Consider the eugenics programs of the 1920s and ‘30s in both the United States and Nazi Germany. Both were promoted in the name of science by psychiatrists; hundreds of thousands of people were sterilized or killed during that time and the death houses of the Nazi psychiatrists became the models of concentration camp gas chambers (1, 2). (In the United States compulsory sterilizations continued well into the 1960s.) And let us not forget the political abuse of psychiatry in the Soviet Union, the incarceration of political dissenters. Abuse? Yes. Surprising? No, given the philosophical premise of materialism. (And China?)
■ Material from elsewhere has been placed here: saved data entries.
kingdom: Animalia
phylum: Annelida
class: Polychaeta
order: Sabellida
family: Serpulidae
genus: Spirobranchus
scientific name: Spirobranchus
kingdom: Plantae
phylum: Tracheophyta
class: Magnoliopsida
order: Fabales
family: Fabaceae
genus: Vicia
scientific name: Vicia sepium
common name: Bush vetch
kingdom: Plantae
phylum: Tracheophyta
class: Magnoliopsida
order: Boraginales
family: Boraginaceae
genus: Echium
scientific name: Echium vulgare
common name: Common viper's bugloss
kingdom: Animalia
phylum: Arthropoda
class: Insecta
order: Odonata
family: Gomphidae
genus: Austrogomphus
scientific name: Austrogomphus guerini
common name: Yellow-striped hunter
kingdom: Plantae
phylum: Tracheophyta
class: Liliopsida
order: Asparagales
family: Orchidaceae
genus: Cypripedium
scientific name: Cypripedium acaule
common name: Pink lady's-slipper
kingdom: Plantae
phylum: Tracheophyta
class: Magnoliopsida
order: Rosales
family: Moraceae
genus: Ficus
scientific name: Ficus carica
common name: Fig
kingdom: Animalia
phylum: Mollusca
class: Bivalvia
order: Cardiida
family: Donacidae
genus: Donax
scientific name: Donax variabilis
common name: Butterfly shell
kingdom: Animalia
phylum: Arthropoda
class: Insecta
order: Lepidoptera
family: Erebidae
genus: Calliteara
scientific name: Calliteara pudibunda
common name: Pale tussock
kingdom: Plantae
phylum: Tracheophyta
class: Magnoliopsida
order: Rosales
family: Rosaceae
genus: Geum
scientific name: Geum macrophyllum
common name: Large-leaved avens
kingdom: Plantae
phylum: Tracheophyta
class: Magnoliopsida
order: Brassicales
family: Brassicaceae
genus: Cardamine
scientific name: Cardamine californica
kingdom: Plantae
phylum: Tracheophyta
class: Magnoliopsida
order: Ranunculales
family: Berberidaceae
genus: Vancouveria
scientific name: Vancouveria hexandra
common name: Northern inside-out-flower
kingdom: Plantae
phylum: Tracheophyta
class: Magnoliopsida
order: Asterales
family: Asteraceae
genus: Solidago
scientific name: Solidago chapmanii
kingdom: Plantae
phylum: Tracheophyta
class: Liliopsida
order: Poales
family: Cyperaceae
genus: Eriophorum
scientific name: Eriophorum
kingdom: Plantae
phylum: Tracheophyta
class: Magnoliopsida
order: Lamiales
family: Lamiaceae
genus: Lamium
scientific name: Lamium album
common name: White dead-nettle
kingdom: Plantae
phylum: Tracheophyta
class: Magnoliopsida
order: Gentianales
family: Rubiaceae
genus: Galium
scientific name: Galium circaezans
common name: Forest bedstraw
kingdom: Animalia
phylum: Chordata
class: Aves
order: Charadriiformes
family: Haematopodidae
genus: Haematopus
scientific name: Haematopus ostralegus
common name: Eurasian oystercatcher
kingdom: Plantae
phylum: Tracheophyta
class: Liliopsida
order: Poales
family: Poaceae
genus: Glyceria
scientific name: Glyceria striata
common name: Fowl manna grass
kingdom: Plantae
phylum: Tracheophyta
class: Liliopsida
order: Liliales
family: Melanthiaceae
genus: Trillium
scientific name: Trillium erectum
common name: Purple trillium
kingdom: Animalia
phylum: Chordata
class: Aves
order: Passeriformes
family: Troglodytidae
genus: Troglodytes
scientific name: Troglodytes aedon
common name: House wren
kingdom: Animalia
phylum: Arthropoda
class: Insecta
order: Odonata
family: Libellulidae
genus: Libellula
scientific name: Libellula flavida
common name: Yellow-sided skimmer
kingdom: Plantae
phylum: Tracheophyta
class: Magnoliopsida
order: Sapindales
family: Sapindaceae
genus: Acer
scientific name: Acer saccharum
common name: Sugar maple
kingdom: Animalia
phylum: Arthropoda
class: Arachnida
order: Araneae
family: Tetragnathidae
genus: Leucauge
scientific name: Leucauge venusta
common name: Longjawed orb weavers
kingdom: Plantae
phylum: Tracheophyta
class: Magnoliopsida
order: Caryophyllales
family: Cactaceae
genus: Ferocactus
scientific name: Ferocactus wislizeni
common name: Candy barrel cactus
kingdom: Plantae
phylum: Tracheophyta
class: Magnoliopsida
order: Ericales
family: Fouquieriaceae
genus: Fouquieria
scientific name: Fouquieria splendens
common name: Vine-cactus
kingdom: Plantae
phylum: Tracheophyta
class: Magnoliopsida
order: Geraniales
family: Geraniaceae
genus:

Consider also the 1992 federal Violence Initiative of the National Institute of Mental Health. It proposed psychiatric interventions to identify and treat children allegedly biologically and genetically predisposed to violence. Presumably the targeted children would have been treated with drugs. Because there is no evidence whatsoever of a genetic connection to crime or violence and because most victims and perpetrators of violence in the United States today are African Americans, accusations of racism quickly quashed the plan (1, 2, 3, 4).

But again, this is what materialism can lead to. Total domination. Consciousness is irrelevant. Psychosocial causes of behavior are only an illusion.

Thomas Szasz likened the questionable science of modern psychiatry to alchemy and astrology. Perhaps it should be called totalitarian science.



* In the twenty-one years since the publication of Toxic Psychiatry, evidence against the shock-drug-cut approach to helping distressed people has only increased. See Breggin’s web site for detail.

** Glasser and Breggin, both psychiatrists who heroically stand up to the authoritarianism of the profession, are not the only practitioners who talk and work in this manner to help so-called schizophrenics. See, for example, the authors of Models of Madness. Chapter 5 explains why I keep saying “so-called” about schizophrenia; John Read argues that it is an invalid concept.